Nos bons velhos tempos, um rei, com seu poder sem limites, tinha o direito de vida e de morte sobre milhões de súditos que lhe pertenciam desde o berço. E como estava cercado por uma tropa de servidores solidamente armados, robustos e sem escrúpulos, ele podia fazer enforcar e dar tratos de polé, segundo seu prazer. Podia mesmo forçar milhões de indivíduos a trabalhar para seu palácio ou para seu túmulo durante anos e anos. As pirâmides não são apenas um magnífico edifício. Elas são ainda um esplêndido testemunho da loucura humana, pois que todo um povo deslocou e empilhou enormes pedras durante trinta anos, com o único fim de construir, para o Rei Quéops, uma sepultura que desenhasse seu prodigioso perfil a alguns quilômetros de distância. Que dez milhões de escravos tenham assim, sem se revoltar, suado, penado, sofrido para a satisfação de um único personagem, por Quéops que ele fosse, eis uma inépcia que se ergue bem acima do vértice da alta pirâmide.
Mas Quéops não foi o único a escravizar um grande povo a tarefas absurdas. A história do mundo é, sobretudo, aquela dos diversos Quéops, obscuros ou famosos, que foram servidos por milhões de escravos.

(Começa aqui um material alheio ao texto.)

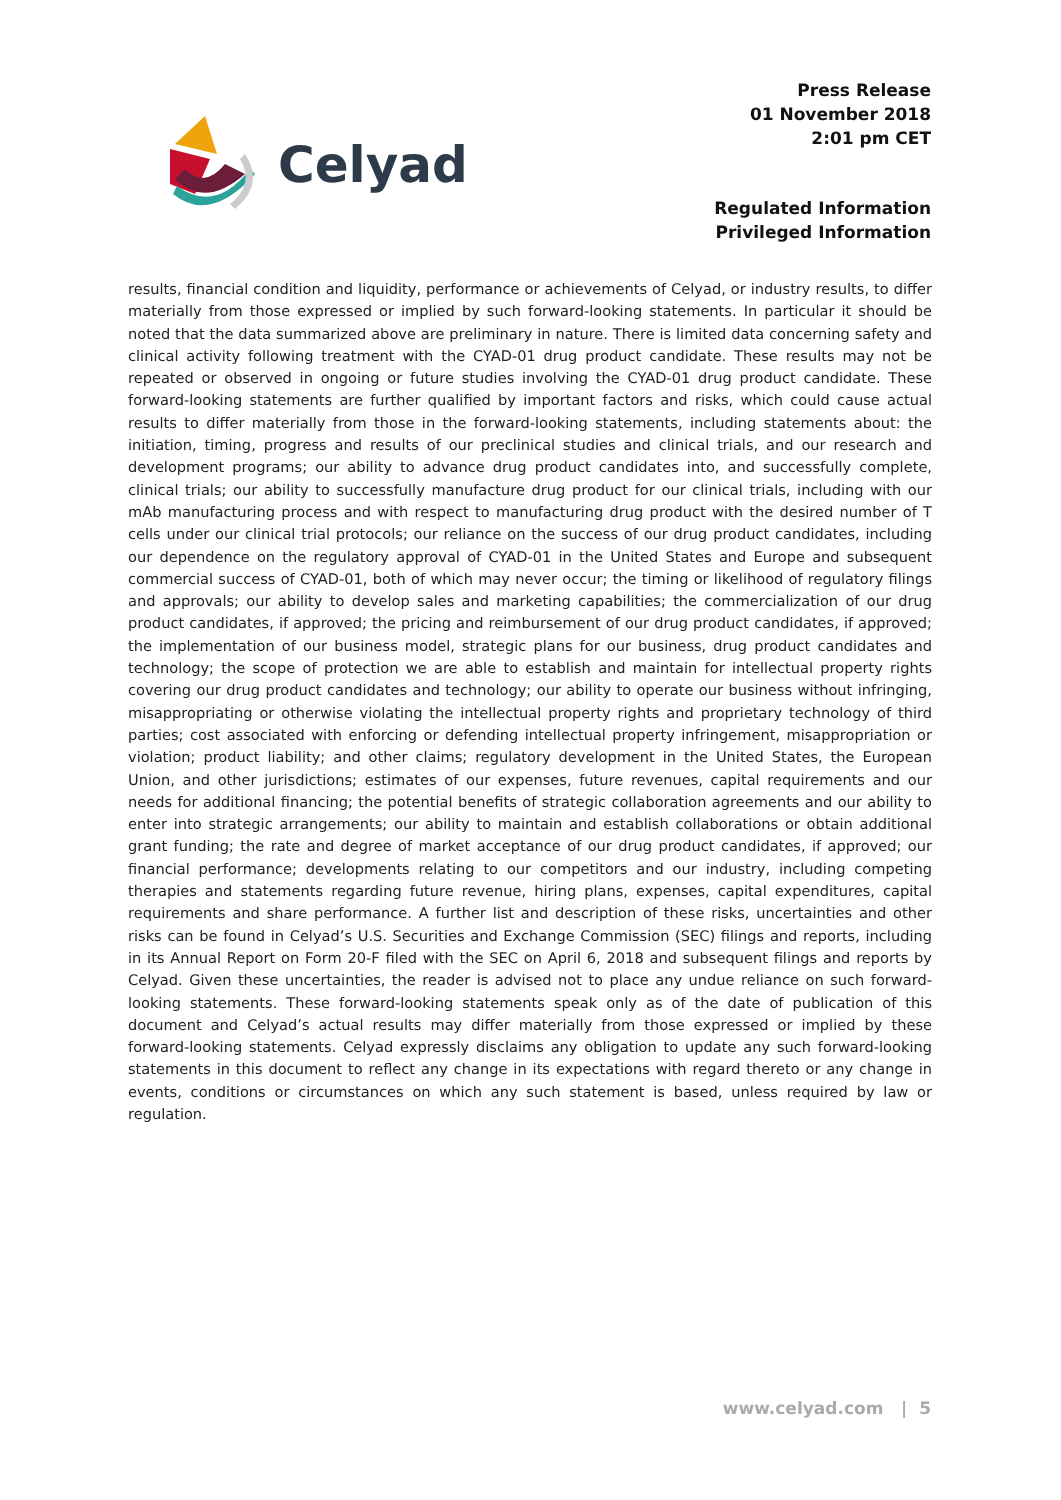Celyad
Press Release
01 November 2018
2:01 pm CET
Regulated Information
Privileged Information
results, financial condition and liquidity, performance or achievements of Celyad, or industry results, to differ materially from those expressed or implied by such forward-looking statements. In particular it should be noted that the data summarized above are preliminary in nature. There is limited data concerning safety and clinical activity following treatment with the CYAD-01 drug product candidate. These results may not be repeated or observed in ongoing or future studies involving the CYAD-01 drug product candidate. These forward-looking statements are further qualified by important factors and risks, which could cause actual results to differ materially from those in the forward-looking statements, including statements about: the initiation, timing, progress and results of our preclinical studies and clinical trials, and our research and development programs; our ability to advance drug product candidates into, and successfully complete, clinical trials; our ability to successfully manufacture drug product for our clinical trials, including with our mAb manufacturing process and with respect to manufacturing drug product with the desired number of T cells under our clinical trial protocols; our reliance on the success of our drug product candidates, including our dependence on the regulatory approval of CYAD-01 in the United States and Europe and subsequent commercial success of CYAD-01, both of which may never occur; the timing or likelihood of regulatory filings and approvals; our ability to develop sales and marketing capabilities; the commercialization of our drug product candidates, if approved; the pricing and reimbursement of our drug product candidates, if approved; the implementation of our business model, strategic plans for our business, drug product candidates and technology; the scope of protection we are able to establish and maintain for intellectual property rights covering our drug product candidates and technology; our ability to operate our business without infringing, misappropriating or otherwise violating the intellectual property rights and proprietary technology of third parties; cost associated with enforcing or defending intellectual property infringement, misappropriation or violation; product liability; and other claims; regulatory development in the United States, the European Union, and other jurisdictions; estimates of our expenses, future revenues, capital requirements and our needs for additional financing; the potential benefits of strategic collaboration agreements and our ability to enter into strategic arrangements; our ability to maintain and establish collaborations or obtain additional grant funding; the rate and degree of market acceptance of our drug product candidates, if approved; our financial performance; developments relating to our competitors and our industry, including competing therapies and statements regarding future revenue, hiring plans, expenses, capital expenditures, capital requirements and share performance. A further list and description of these risks, uncertainties and other risks can be found in Celyad’s U.S. Securities and Exchange Commission (SEC) filings and reports, including in its Annual Report on Form 20-F filed with the SEC on April 6, 2018 and subsequent filings and reports by Celyad. Given these uncertainties, the reader is advised not to place any undue reliance on such forward-looking statements. These forward-looking statements speak only as of the date of publication of this document and Celyad’s actual results may differ materially from those expressed or implied by these forward-looking statements. Celyad expressly disclaims any obligation to update any such forward-looking statements in this document to reflect any change in its expectations with regard thereto or any change in events, conditions or circumstances on which any such statement is based, unless required by law or regulation.
www.celyad.com | 5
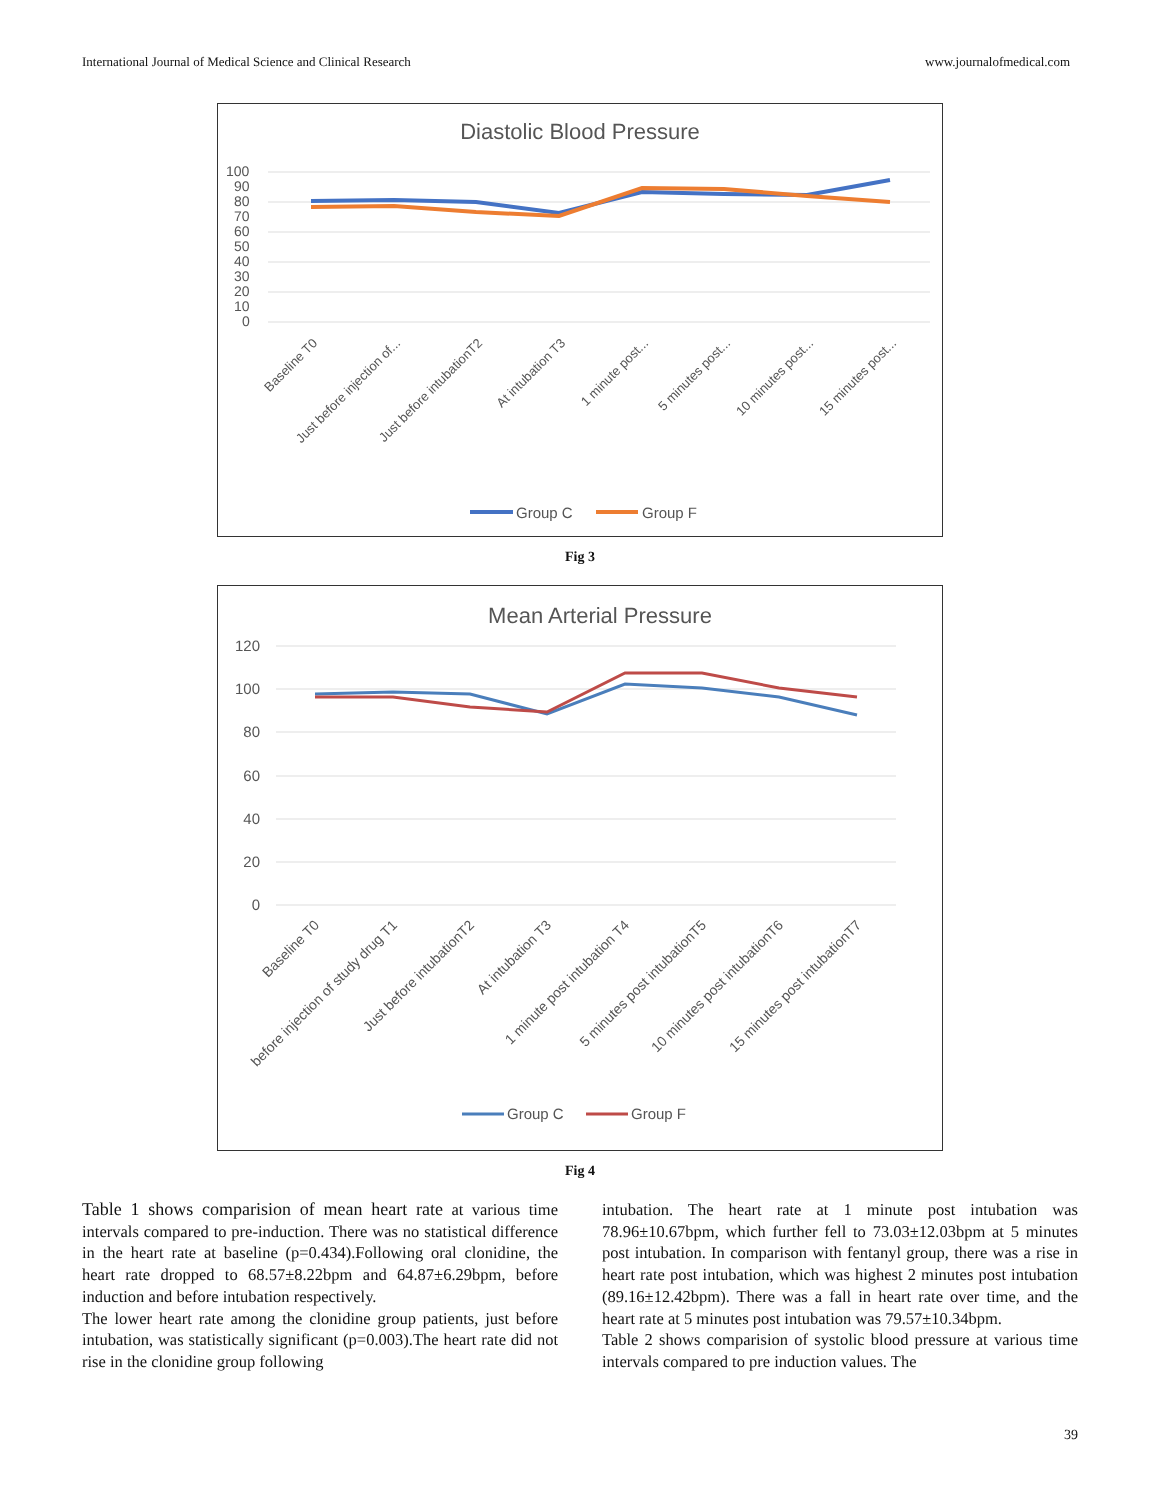International Journal of Medical Science and Clinical Research www.journalofmedical.com
Diastolic Blood Pressure
100
90
80
70
60
50
40
30
20
10
0
Baseline T0
Just before injection of...
Just before intubationT2
At intubation T3
1 minute post...
5 minutes post...
10 minutes post...
15 minutes post...
Group C
Group F
Fig 3
Mean Arterial Pressure
120
100
80
60
40
20
0
Baseline T0
before injection of study drug T1
Just before intubationT2
At intubation T3
1 minute post intubation T4
5 minutes post intubationT5
10 minutes post intubationT6
15 minutes post intubationT7
Group C
Group F
Fig 4
Table 1 shows comparision of mean heart rate at various time intervals compared to pre-induction. There was no statistical difference in the heart rate at baseline (p=0.434).Following oral clonidine, the heart rate dropped to 68.57±8.22bpm and 64.87±6.29bpm, before induction and before intubation respectively.
The lower heart rate among the clonidine group patients, just before intubation, was statistically significant (p=0.003).The heart rate did not rise in the clonidine group following
intubation. The heart rate at 1 minute post intubation was 78.96±10.67bpm, which further fell to 73.03±12.03bpm at 5 minutes post intubation. In comparison with fentanyl group, there was a rise in heart rate post intubation, which was highest 2 minutes post intubation (89.16±12.42bpm). There was a fall in heart rate over time, and the heart rate at 5 minutes post intubation was 79.57±10.34bpm.
Table 2 shows comparision of systolic blood pressure at various time intervals compared to pre induction values. The
39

Houve Sesóstris, Xerxes, Dario, Nero, Julio César, Carlos Magno, Carlos V, Luís XIV, Napoleão, Guilherme II e ainda muitos outros potentados que esmagaram, sob suas fantasias, imensas populações dóceis e estúpidas.
Que certos semideuses, — Carlos Magno ou Luís XIV, Carlos V ou Napoleão, — tenham dado testemunho de uma inteligência superior àquela dos homens vulgares, é quase indiscutível. Ainda assim, que desproporção entre a enormidade de seu poder e o vigor de seu espírito! Assim como seus mais humildes súditos, eles eram homens. Seu sangue era da mesma cor e suas excreções da mesma espécie. Eles respiraram pela primeira vez e deram seu último suspiro à maneira dos mais humildes mamíferos.